*Job*
Go through each line of the entries below and tally those containing the string "text"; give only the total.
===== Records provided
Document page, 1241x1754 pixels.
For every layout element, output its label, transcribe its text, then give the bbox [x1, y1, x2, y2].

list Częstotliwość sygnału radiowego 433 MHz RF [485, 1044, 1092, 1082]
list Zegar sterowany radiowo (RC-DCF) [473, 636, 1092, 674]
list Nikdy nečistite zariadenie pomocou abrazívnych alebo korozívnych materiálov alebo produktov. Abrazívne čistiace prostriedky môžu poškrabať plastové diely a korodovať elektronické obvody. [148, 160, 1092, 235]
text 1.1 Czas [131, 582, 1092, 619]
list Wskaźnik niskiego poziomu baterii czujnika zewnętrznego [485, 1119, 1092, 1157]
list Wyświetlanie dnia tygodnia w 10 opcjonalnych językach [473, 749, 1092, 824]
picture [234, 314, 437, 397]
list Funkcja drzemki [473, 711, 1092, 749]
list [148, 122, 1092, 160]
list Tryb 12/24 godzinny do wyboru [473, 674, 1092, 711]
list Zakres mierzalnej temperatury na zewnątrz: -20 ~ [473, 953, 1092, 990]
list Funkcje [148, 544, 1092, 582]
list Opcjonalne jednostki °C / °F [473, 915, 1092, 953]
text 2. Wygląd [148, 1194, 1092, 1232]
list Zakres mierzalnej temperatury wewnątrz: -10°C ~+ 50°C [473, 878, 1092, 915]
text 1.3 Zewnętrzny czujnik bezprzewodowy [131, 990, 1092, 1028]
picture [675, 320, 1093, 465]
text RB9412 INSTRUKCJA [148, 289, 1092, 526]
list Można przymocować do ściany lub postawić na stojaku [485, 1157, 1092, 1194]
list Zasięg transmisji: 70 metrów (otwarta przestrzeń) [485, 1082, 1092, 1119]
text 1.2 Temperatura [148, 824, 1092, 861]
==========
*Result below*
6